● **SOURCE PASSAGE**:
-- Opening Marker --
Linux kernel head Linus Torvalds has trashed a patch from Amazon Web Services (AWS) engineers that was aimed at mitigating the Snoop attack on Intel CPUs discovered by an AWS engineer earlier this year.
The so-called 'Snoop-assisted L1 Data Sampling', or Snoop (CVE-2020-0550), attacks affecting a range of Intel Xeon and Core CPUs were disclosed in March.
AWS engineer Pawel Wieczorkiewicz discovered a way to leak data from an Intel CPU's memory via its L1D cache, which sits in CPU cores, through 'bus snooping' – the cache-updating operation that happens when data is modified in L1D.
In the wake of the disclosure, AWS engineer Balbir Singh proposed a patch for the Linux kernel for applications to be able to opt in to flush the L1D cache when a task is switched out.
"This protects their data from being snooped or leaked via side channels after the task has context switched out," Singh explained in April. The patch was intended to ship with Linux kernel version 5.8.
The feature would allow applications on an opt-in basis to call prctl(2) to flush the L1D cache for a task once it leaves the CPU, assuming the hardware supports it.
But, as spotted by Phoronix, Torvalds believes the patch will allow applications that opt in to the patch to degrade CPU performance for other applications.
"Because it looks to me like this basically exports cache flushing instructions to user space, and gives processes a way to just say 'slow down anybody else I schedule with too'," wrote Torvalds yesterday.
"In other words, from what I can tell, this takes the crazy 'Intel ships buggy CPU's and it causes problems for virtualization' code (which I didn't much care about), and turns it into 'anybody can opt in to this disease, and now it affects even people and CPU's that don't need it and configurations where it's completely pointless'.
"I don't want some application to go 'Oh, I'm _soo_ special and pretty and such a delicate flower, that I want to flush the L1D on every task switch, regardless of what CPU I am on, and regardless of whether there are errata or not. Because that app isn't just slowing down itself, it's slowing down others too."
Torvalds' reference to virtualization was directed at AWS which, like other cloud providers, sells virtual CPUs often with simultaneous multithreading (SMT) enabled.
He goes on to point out that with SMT enabled, it "should disable this kind of crazy pseudo-security entirely, since it is completely pointless in that situation".
-- Closing Marker --
Recorded data:
-- Opening Marker --
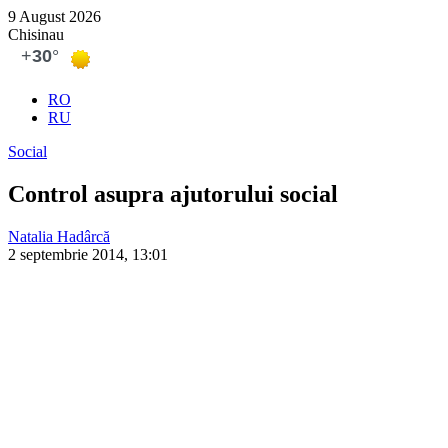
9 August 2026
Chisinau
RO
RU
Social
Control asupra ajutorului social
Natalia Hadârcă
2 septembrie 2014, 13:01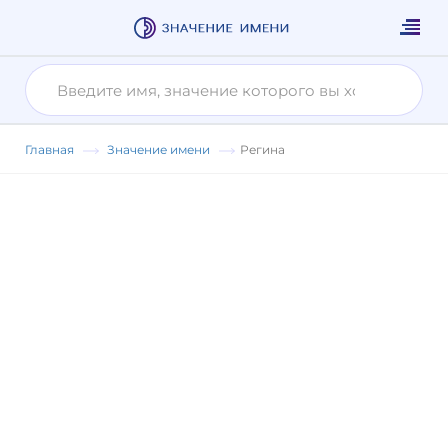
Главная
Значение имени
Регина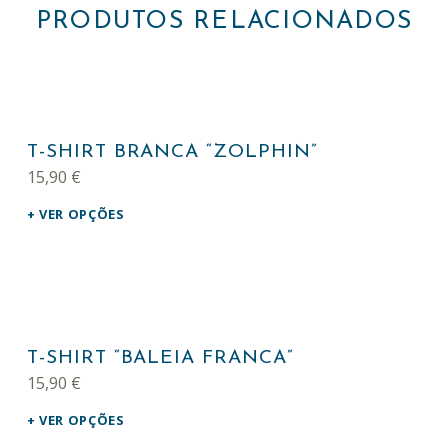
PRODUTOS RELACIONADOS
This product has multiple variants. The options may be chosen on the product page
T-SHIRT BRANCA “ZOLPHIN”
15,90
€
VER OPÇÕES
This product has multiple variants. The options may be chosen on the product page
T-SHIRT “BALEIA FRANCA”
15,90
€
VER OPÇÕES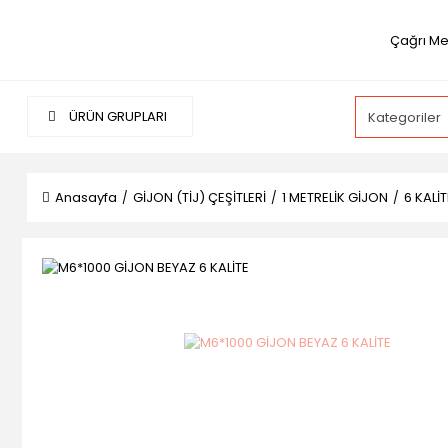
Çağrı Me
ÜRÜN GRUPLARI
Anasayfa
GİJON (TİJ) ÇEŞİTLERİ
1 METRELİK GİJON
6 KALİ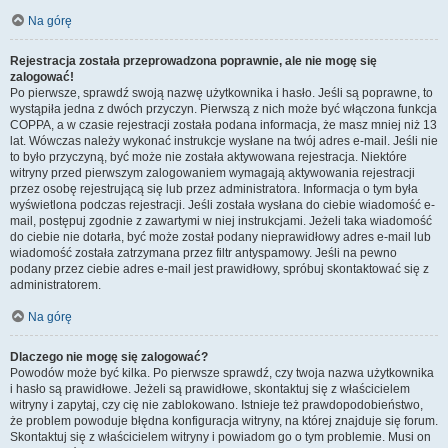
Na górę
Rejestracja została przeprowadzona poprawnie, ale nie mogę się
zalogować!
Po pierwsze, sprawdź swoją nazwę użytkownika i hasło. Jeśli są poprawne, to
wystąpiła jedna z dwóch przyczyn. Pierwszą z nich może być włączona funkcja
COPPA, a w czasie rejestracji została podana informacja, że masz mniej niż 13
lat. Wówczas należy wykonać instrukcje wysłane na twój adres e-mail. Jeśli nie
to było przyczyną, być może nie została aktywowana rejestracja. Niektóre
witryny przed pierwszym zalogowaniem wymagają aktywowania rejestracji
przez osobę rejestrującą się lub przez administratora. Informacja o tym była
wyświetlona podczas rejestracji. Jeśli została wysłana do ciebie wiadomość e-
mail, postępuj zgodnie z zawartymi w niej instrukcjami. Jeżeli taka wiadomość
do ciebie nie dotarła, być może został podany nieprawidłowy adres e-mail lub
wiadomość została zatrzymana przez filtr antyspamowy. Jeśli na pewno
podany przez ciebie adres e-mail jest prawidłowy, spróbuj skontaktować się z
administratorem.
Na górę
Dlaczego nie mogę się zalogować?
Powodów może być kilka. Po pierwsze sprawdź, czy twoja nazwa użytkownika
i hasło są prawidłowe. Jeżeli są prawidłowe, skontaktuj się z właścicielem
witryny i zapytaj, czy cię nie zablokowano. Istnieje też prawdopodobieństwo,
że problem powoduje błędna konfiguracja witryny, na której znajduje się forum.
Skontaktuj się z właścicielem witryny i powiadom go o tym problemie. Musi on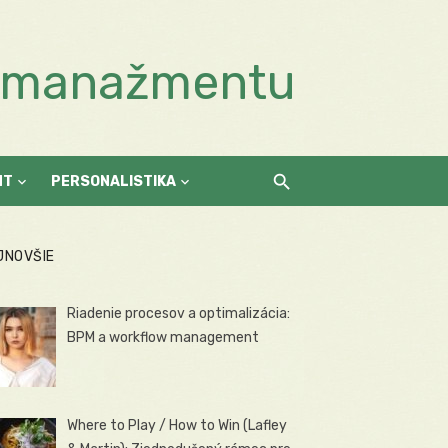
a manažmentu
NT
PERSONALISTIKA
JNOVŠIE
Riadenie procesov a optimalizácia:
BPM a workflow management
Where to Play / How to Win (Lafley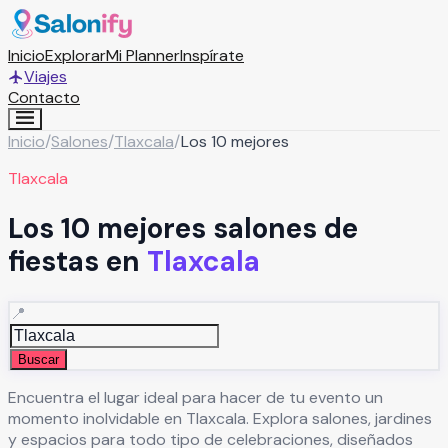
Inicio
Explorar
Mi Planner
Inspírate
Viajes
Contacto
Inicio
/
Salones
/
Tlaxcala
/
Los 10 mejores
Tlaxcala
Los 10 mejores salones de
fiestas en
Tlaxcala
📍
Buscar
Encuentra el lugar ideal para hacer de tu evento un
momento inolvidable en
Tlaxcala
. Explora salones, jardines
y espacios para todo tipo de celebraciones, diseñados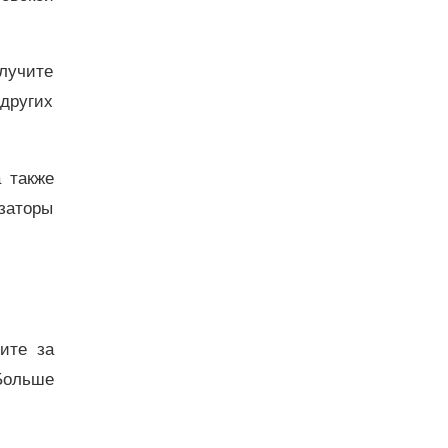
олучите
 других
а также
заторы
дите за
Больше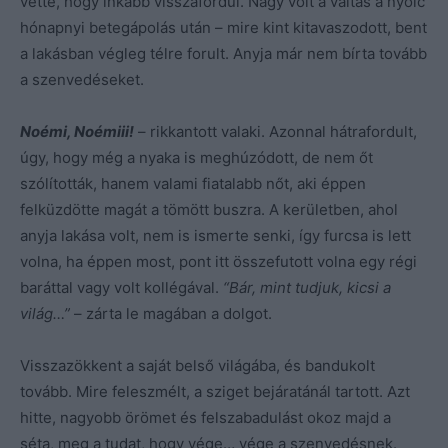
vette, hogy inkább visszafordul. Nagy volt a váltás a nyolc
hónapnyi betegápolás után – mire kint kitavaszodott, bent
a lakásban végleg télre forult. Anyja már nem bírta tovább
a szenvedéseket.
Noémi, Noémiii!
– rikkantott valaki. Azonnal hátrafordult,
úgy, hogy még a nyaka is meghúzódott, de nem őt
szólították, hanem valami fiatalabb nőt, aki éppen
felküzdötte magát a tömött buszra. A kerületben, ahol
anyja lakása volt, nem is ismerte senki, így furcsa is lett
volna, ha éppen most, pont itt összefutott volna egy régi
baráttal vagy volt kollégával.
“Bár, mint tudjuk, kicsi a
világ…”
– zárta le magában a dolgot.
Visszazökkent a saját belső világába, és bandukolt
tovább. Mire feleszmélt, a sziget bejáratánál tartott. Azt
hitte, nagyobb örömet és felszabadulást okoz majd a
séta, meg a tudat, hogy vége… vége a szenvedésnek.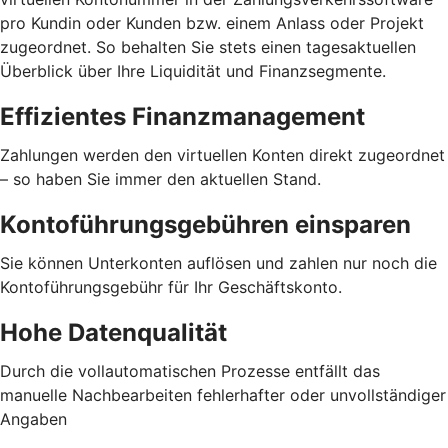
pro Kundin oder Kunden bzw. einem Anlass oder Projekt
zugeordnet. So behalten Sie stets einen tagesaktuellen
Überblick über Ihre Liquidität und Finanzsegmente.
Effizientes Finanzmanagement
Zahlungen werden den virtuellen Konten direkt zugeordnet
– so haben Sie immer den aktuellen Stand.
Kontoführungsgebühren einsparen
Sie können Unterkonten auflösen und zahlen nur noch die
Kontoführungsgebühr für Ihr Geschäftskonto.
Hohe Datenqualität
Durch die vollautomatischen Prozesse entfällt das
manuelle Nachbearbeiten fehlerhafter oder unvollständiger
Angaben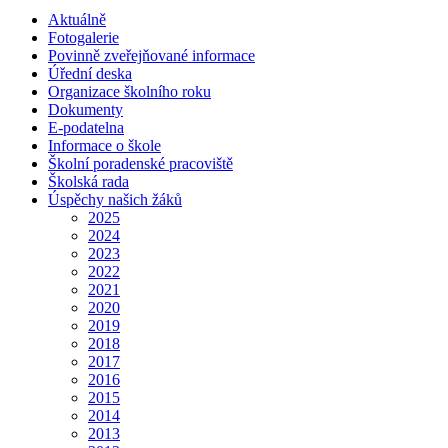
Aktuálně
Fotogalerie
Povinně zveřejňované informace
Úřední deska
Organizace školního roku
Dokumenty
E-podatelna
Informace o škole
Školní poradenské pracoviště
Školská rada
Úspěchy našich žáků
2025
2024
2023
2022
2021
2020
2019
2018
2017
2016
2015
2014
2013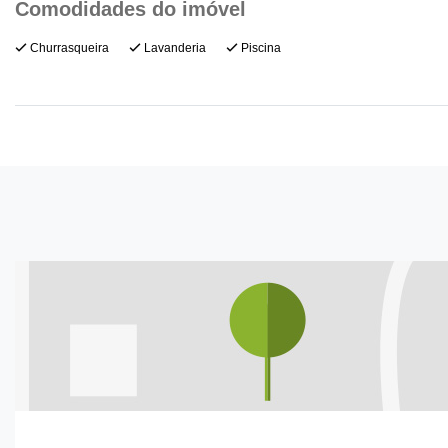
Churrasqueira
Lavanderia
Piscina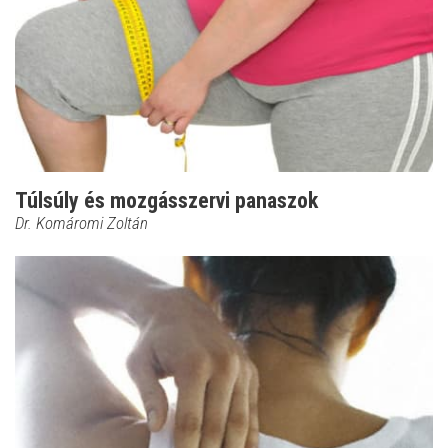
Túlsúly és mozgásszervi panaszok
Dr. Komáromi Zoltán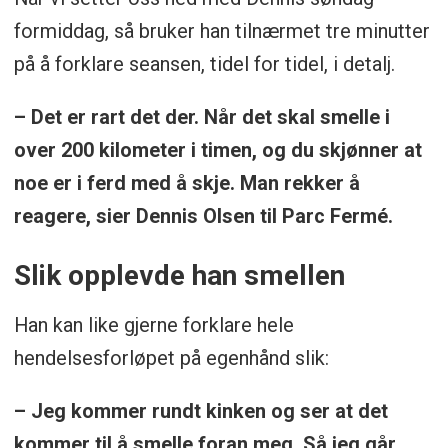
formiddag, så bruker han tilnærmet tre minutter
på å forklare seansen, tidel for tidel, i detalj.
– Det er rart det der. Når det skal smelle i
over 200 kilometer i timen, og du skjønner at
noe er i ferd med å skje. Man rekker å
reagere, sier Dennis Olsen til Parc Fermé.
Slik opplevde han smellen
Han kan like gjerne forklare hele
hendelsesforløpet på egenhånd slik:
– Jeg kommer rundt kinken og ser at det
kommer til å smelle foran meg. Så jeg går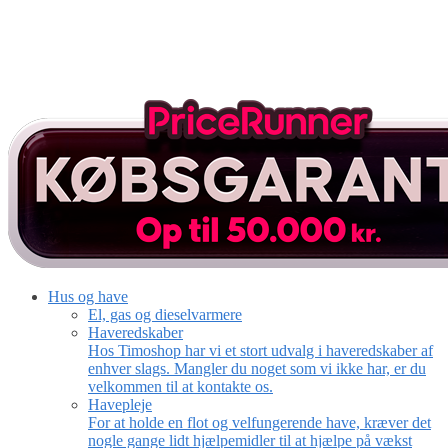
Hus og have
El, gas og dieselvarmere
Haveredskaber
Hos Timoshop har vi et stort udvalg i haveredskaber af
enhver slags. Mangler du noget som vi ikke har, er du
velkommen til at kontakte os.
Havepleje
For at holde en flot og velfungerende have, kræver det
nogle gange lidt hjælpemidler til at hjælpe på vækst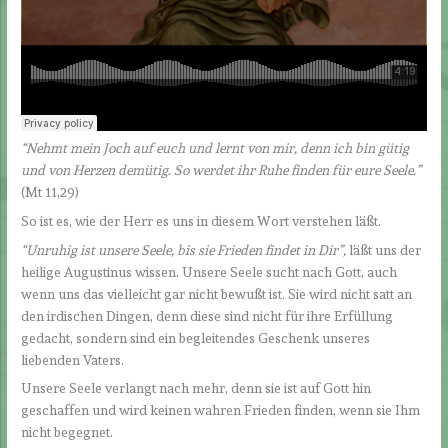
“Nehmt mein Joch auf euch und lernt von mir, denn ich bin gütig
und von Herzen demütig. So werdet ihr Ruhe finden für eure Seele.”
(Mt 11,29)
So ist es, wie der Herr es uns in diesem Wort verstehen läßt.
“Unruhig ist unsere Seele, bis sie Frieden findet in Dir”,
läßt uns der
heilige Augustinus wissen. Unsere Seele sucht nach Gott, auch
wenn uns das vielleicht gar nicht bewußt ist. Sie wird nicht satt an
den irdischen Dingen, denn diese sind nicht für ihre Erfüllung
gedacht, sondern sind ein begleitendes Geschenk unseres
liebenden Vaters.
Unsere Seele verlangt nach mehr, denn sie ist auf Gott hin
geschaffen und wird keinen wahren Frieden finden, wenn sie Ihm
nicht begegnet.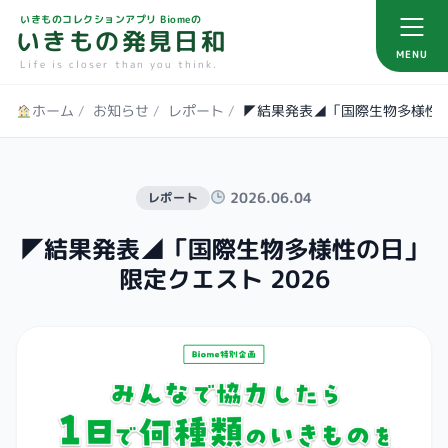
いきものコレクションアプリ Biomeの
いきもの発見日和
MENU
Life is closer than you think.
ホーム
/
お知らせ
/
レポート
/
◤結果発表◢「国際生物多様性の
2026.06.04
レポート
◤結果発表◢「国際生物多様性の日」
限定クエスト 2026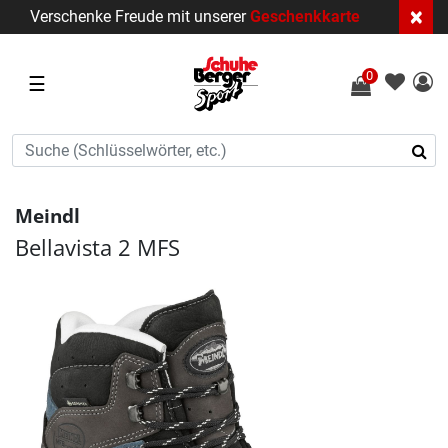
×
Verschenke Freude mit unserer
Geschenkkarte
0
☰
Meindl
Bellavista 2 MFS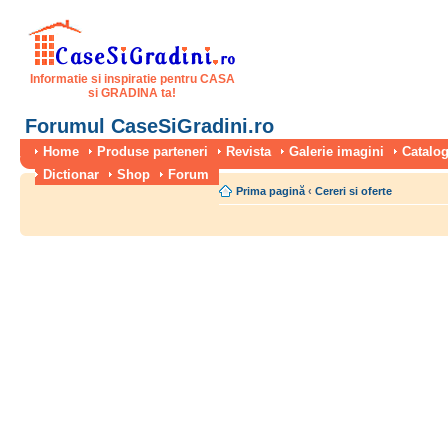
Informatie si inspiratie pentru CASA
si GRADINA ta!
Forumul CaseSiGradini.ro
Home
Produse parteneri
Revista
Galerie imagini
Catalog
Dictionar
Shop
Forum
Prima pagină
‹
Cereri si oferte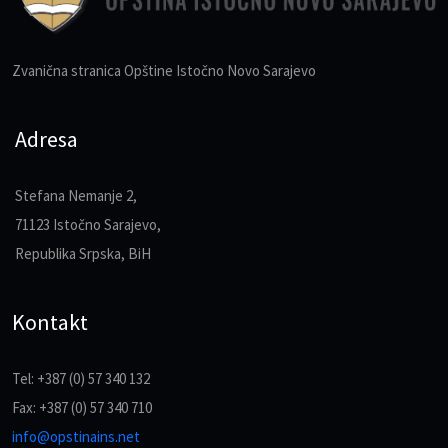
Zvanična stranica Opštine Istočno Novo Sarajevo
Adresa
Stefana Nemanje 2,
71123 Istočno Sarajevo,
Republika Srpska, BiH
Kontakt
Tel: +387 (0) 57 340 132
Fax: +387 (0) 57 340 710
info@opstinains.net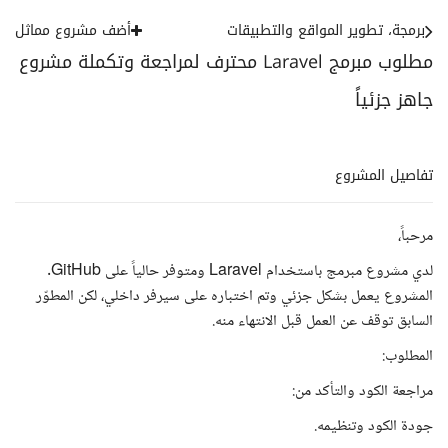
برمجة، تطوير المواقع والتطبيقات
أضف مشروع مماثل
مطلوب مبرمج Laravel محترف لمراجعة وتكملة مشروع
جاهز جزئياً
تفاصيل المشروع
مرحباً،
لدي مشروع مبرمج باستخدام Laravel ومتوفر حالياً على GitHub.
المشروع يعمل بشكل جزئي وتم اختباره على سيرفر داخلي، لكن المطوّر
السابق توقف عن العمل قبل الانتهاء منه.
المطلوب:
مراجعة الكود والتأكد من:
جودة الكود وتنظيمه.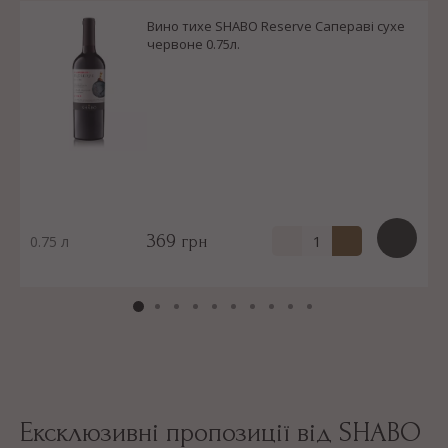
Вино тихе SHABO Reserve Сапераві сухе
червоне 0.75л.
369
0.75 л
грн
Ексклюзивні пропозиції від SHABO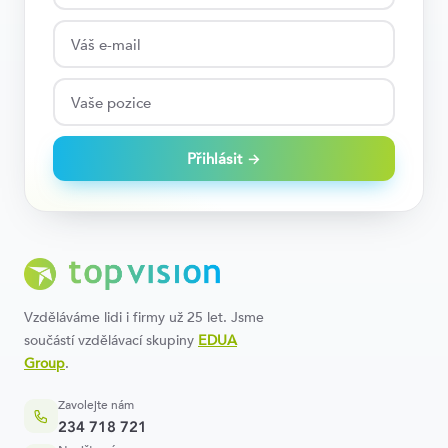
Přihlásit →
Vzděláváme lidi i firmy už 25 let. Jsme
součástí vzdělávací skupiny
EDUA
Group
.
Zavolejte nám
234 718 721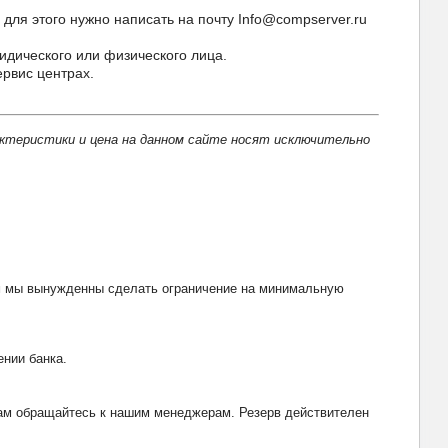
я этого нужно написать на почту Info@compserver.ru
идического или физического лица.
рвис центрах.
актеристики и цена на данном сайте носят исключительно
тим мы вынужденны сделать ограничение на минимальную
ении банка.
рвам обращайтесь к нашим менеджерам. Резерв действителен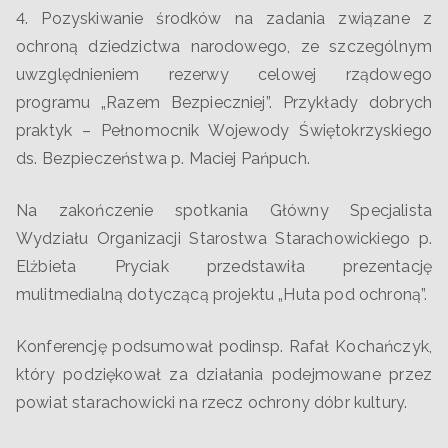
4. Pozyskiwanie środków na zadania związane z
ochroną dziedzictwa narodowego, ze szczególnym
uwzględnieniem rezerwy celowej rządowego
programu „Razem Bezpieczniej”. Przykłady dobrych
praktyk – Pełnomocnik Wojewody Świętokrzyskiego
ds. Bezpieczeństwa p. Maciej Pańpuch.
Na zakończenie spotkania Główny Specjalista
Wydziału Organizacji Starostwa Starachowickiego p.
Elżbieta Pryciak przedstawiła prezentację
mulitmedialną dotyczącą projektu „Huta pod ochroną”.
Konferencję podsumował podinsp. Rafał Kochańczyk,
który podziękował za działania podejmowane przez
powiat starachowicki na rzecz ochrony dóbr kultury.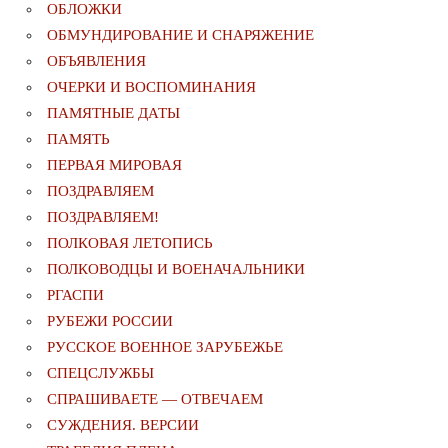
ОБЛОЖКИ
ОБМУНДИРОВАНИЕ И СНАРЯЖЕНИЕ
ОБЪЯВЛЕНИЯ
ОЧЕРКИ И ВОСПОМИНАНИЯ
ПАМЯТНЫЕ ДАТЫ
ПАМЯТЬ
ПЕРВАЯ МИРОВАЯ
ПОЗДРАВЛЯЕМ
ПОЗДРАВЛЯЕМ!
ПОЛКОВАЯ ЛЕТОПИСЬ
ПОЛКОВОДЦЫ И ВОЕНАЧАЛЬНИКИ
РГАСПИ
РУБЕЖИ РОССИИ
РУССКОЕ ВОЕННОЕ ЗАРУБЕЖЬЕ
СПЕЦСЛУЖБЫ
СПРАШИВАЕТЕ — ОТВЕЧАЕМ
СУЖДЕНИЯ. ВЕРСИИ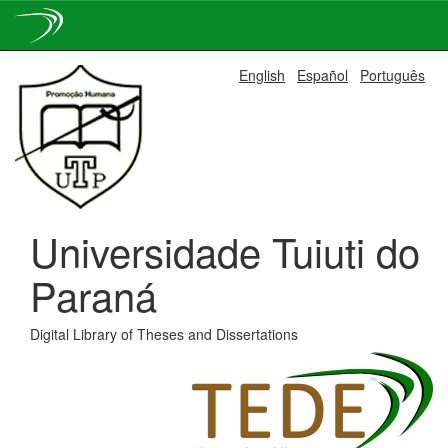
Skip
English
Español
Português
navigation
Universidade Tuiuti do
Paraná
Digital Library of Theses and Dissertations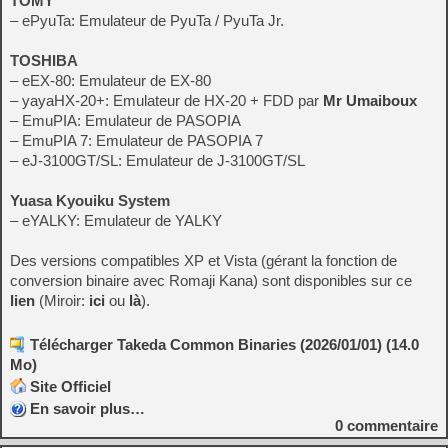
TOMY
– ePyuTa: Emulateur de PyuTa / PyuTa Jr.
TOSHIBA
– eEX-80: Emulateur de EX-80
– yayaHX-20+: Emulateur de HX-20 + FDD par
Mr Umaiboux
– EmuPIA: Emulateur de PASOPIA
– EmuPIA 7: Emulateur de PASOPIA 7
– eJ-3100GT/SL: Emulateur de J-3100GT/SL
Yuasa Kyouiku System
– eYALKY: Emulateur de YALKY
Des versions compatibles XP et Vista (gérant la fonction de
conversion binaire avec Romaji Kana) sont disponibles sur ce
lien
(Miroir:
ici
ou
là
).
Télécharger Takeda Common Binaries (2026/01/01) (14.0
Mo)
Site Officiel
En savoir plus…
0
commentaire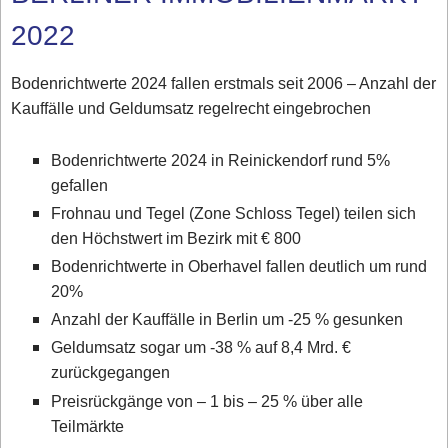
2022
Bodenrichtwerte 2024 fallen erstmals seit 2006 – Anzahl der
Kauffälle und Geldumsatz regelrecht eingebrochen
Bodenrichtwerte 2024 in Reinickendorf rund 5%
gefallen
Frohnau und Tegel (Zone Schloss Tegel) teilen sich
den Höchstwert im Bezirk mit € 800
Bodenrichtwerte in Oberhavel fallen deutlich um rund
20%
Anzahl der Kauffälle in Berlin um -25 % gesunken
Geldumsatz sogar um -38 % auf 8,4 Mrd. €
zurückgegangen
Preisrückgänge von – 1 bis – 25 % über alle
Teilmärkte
-- Closing Marker --
● **TASK LIST**:
1. According to the article on Linus Torvalds rejecting the AWS patch, which Linux kernel version was the patch meant to ship with?
2. Carry on the article on Linus Torvalds rejecting the AWS patch from the point where it stops.

● **OUTPUTS BY TASK**:
1. Linux kernel version 5.8.

2.
"At a _minimum_, SMT being enabled should disable this kind of crazy pseudo-security entirely, since it is completely pointless in that situation. Scheduling simply isn't a synchronization point with SMT on, so saying "sure, I'll flush the L1 at context switch" is beyond stupid," he said.
In a discussion with Singh, Torvalds notes that to "'flush L1D$ on SMT' is crazy, since an attacker would just sit on a sibling core and attack the L1 contents *before* the task switch happens".
Herrenschmidt admitted that the patch is pointless with SMT, but urged kernel developers not to "throw the baby out with the bath water" and contested the argument that the patch was because AWS wants to sell hyper threads as virtual CPUs.
"Not necessarily and not in every circumstances," Herrenschmidt wrote. "Yes, VMs will typically have SMT enabled. This isn't targeted at them though. One example that was given during the discussions was containers pertaining to different users.
"Another example would be a process that handles more critical data such as payment information, than the rest of the system and wants to protect itself (or the admin wants that process protected) against possible data leaks to less trusted processes.
"AWS has more than just VMs for rent :-) There are a whole pile of higher level 'services' that our users can use and not all of them necessarily run on VMs charged per vCPU."
Herrenschmidt said the patches aren't trying to solve problems happening inside of a customer VM running SMT and nor are they about protecting VMs against other VMs on the same system.